The story of a red string, a window in a wall, and the timing of Ruth

Stories live inside stories like Russian dolls that open to reveal a smaller doll hidden inside. The wonder of stories is that the small, hidden story can swell in the telling to be big enough to hold the larger story.

And so the story we’ve been telling of Ruth and Naomi, if we gather it up, can be tucked into this one. You think you’ve heard it, but listen until the end:

At the time of the early barley harvest, two spies slipped into the mighty city of Jericho.

They were sent by Joshua, son of Nun, leader of Israel, the nation of Yahweh. They came to spy out the land, and especially Jericho. Israel was about to begin the conquest of Canaan.

The king of Jericho heard that Joshua’s spies were in his city. Frightened, the spies ran to the home of Rahab, the prostitute. Rahab took them and hid them under the heaps of flax on her roof, and lied to the soldiers who came searching for them. She told the two spies that the whole land was trembling in fear of Israel, because of what Yahweh had already done for them. She asked that they show chesed love to her family, just as she had done in sparing the lives of the spies. Then, she let them down out of her window on the wall, and fastened a scarlet rope out her window – the agreed sign between the spies and her. She was to gather her entire family into her house and wait. If the house was unmarked when Israel came to attack, everyone would die.

So as the spies hurried back to Joshua, the scarlet rope hung out of Rahab’s window. Israel crossed the raging Jordan river on dry land when God stopped the flow of water, just as he had done for the previous generation of Israel at the Red Sea. The nation crossed the river and worshipped. They circumcised all the male children, and they celebrated Passover. Passover was a re-enactment and celebration of God delivering their nation out of Egypt with a mighty hand and an outstretched arm. On the night of the worst plague, the tenth plague, each family that marked their doorposts with blood was spared the loss of their firstborn child to the angel of death.

As they remembered God’s salvation, Rahab’s family waited in a home marked by a scarlet rope of faith.

Joshua received the marching orders of God – Jericho would be his victory. Israel would look on as God did all the work, just as they had done in Egypt. So the children of Israel walked around the walls of Jericho for seven days, and on the seventh day, at the sound of their shouts and the trumpets, the walls fell down. The city was slaughtered and looted. No one escaped except Rahab and her family.

Rahab the prostitute married Salmon, a man in the kingly Hezronite line, descending from Perez, who was the son of Judah by Tamar. (Have you remembered Judah and Tamar?)

Rahab and Salmon witnessed the conquest of Canaan; the disobedience and obedience of Israel and the resulting actions of God; the covenant re-instated at the end of Joshua’s life.

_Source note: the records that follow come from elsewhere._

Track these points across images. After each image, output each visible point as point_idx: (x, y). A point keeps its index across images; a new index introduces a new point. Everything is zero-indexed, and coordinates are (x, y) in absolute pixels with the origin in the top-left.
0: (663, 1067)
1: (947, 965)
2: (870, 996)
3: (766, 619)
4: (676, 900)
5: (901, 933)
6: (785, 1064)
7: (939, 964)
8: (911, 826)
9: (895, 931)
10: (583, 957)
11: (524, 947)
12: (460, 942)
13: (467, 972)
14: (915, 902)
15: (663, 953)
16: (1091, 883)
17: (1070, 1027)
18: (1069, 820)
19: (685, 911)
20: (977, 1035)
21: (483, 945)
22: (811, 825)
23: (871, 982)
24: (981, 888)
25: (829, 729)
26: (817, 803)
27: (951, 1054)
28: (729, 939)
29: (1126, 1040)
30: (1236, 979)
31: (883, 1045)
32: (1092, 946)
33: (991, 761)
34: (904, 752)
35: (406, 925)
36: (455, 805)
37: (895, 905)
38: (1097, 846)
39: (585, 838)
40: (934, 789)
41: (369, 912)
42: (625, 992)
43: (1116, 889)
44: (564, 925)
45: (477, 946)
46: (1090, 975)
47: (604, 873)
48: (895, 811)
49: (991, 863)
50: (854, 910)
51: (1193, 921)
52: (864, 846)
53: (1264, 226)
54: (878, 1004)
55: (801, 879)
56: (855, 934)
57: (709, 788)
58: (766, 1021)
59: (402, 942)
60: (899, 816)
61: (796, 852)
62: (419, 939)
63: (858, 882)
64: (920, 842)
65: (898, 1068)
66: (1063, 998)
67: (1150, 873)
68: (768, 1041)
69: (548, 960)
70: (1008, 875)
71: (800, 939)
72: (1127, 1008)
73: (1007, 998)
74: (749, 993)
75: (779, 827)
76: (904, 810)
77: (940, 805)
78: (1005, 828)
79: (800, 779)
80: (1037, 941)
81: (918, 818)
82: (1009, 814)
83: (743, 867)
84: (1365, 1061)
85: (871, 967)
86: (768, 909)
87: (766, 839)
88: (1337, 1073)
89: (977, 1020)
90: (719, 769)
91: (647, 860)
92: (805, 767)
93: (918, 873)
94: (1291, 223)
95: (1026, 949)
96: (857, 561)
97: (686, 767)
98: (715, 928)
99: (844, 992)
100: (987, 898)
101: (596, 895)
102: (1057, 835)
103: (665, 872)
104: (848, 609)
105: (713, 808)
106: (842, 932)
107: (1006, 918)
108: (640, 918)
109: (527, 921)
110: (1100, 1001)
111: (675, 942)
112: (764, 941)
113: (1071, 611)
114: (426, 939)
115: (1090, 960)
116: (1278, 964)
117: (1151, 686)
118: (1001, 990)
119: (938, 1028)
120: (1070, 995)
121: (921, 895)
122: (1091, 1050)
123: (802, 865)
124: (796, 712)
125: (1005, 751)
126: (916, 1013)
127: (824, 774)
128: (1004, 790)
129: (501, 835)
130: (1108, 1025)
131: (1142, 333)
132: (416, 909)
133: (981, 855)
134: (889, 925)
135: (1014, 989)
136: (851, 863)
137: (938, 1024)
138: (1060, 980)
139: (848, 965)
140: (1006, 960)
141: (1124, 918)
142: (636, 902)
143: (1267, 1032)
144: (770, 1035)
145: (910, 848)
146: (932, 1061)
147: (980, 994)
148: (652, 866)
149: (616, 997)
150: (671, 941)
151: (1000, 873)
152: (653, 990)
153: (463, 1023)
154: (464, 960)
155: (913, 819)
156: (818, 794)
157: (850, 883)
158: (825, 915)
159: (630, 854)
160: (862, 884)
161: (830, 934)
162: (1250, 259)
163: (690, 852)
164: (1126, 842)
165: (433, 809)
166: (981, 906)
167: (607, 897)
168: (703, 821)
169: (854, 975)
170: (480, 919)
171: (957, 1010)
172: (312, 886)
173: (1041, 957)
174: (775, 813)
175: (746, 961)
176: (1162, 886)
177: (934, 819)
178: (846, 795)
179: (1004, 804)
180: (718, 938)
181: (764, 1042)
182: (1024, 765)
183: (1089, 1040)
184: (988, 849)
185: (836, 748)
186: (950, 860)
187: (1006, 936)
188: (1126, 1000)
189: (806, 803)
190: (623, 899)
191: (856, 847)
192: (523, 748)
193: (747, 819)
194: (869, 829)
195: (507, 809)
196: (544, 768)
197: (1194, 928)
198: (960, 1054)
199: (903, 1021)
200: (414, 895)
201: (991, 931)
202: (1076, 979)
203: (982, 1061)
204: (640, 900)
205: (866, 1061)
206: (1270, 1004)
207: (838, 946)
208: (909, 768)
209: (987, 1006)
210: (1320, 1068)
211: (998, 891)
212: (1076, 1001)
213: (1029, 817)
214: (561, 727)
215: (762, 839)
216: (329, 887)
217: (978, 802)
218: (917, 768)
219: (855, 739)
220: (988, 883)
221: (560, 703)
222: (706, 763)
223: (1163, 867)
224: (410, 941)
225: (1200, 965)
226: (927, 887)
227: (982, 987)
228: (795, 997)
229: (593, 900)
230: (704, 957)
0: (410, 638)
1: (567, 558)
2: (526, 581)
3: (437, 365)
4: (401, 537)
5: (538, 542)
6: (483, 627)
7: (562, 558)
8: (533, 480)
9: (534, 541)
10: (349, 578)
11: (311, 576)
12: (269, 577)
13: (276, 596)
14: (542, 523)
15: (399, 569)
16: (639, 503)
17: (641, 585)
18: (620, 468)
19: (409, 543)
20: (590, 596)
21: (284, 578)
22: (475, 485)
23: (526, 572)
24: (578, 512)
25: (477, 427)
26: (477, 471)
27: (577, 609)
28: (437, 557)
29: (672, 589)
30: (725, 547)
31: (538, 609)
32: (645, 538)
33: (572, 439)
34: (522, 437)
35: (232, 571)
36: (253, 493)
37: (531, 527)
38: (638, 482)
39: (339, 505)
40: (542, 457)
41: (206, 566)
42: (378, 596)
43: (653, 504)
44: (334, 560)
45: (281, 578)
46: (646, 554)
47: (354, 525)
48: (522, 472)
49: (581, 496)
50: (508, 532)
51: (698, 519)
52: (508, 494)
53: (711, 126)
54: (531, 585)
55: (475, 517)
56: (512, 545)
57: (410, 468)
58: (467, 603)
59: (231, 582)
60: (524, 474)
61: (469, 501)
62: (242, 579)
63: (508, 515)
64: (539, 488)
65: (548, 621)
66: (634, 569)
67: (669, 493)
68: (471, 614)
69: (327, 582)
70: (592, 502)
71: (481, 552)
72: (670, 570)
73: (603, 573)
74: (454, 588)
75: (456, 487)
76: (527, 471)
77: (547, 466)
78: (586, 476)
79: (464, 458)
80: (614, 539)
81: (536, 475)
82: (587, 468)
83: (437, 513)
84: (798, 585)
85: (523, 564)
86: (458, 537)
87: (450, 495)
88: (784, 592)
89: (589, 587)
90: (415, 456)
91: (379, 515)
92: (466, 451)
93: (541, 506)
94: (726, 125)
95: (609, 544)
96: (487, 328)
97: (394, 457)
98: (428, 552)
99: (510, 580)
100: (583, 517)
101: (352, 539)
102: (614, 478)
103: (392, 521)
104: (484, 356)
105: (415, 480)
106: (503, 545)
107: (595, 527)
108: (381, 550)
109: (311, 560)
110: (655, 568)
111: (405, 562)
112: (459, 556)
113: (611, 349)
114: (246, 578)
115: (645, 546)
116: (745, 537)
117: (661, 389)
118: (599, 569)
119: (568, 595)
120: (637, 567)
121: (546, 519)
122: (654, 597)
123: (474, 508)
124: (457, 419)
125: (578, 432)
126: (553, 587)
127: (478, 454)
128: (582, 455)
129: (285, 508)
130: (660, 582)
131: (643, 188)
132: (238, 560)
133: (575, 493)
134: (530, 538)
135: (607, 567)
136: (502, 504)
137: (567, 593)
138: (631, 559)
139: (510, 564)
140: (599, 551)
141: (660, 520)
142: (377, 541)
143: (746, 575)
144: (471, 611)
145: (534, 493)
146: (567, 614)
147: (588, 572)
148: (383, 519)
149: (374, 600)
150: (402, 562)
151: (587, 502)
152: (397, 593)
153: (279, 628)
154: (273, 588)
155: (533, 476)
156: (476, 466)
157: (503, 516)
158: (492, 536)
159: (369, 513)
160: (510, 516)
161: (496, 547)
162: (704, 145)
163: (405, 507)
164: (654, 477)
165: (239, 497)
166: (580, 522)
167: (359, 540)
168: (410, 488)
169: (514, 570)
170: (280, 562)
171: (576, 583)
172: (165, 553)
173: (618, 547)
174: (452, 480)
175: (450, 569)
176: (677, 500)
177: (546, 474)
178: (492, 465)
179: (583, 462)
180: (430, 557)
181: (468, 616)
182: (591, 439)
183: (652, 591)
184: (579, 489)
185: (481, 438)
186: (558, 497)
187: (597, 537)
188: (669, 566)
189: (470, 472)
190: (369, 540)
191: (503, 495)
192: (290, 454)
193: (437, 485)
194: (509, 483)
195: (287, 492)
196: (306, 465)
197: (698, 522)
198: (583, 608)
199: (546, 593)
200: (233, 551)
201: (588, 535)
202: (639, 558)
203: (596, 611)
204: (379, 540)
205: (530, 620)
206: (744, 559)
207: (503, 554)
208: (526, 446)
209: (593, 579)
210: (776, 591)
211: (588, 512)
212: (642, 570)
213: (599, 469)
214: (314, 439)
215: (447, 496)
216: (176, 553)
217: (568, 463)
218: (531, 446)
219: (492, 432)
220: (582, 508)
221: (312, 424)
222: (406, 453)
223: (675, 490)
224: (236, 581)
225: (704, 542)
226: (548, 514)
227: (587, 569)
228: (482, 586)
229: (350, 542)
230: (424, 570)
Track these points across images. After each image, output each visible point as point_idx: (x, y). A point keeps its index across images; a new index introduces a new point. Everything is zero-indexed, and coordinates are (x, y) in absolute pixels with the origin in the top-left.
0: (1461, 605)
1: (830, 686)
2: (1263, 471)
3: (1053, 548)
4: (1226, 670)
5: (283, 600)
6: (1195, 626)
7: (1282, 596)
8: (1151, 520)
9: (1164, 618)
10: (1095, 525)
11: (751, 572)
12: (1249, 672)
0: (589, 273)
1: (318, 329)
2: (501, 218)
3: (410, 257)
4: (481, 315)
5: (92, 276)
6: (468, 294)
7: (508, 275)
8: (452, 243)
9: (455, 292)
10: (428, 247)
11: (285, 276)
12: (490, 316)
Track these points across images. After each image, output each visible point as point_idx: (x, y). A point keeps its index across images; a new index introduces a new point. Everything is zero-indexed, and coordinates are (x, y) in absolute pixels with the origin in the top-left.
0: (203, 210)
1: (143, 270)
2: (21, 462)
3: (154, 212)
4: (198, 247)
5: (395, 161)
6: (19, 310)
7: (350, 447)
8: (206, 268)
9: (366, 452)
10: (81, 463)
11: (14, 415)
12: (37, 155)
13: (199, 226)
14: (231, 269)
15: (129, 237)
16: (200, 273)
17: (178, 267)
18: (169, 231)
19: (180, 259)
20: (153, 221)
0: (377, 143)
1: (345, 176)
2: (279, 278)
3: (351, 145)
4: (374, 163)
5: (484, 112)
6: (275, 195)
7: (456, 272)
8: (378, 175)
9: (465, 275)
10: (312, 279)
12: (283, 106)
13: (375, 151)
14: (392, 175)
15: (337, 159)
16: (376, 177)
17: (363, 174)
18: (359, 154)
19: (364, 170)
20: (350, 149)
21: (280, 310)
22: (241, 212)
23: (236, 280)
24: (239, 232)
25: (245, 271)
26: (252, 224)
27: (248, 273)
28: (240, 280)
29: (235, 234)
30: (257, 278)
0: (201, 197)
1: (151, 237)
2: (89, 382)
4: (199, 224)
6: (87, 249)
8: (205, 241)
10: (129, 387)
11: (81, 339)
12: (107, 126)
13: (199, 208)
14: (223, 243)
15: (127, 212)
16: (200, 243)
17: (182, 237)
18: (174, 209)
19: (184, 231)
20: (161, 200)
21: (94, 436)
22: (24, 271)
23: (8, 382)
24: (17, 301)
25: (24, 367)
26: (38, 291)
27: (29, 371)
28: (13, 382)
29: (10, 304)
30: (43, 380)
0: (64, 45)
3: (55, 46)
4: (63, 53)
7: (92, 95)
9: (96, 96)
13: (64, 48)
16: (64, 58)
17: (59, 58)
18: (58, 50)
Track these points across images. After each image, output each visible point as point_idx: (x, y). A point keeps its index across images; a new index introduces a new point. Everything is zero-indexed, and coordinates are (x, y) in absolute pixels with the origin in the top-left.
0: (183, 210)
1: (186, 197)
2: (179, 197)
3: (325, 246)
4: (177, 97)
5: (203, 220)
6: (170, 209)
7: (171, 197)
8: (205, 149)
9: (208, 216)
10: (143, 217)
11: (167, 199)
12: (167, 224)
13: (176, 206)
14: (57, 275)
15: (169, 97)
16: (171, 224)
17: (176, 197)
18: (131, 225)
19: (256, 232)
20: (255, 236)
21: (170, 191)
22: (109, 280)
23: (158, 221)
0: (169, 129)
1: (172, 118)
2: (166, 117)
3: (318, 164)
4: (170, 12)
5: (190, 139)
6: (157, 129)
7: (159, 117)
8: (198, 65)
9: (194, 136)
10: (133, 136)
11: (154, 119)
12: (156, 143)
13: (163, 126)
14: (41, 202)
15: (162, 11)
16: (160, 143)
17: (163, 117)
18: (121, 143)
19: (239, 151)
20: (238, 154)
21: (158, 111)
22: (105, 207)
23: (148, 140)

Caleb, the brother of Salmon’s great-grandfather Ram, courageously asked for and took the mountainous land, but not everyone had his faith, and much of Israel settled for the easy option of living alongside the Canaanites, contrary to God’s orders.

After the death of Joshua, Rahab and Salmon also saw the death of Eleazar, Aaron’s son, and Salmon’s first cousin through his father Nahshon’s sister, Elisheba.

Rahab and Salmon had a son and they named him Boaz. Meanwhile, the hearts of Israel turned away from Adonai after the death of Joshua. God sent other nations to rule over them, to crush them, and to call them back to their senses. When Israel cried out to God, he would send judges – or saviours – to relieve his children from oppression. This became a cycle that went from horribly bad to worse.

Now at the time of Passover (the time of year when Rahab had first entered the family) two tired and empty women arrived in Bethlehem out of the lands of Moab. Ruth and Naomi arrived at the beginning of the barley harvest, as the people began to count the fifty days until the next holy day of Shavuot.

Shavuot – the Feast of Weeks – comes exactly seven weeks after Passover. It’s a celebratory, in-gathering festival that celebrates the giving of the Torah on Mt. Sinai and the late summer harvest. It is one of three festivals that gathered all Jewish males to Jerusalem on a pilgrimage festival. It is, according to tradition, the feast at which the Book of Ruth is read out loud. So we have to ask why Ruth’s story is embedded into this particular feast.

You can do the work for this one, but I will give you a clue: the Greek word for Shavuot is Pentecost. Go ahead, sit and wonder why Ruth’s story is married to the giving of Torah, and the outpouring of the Spirit.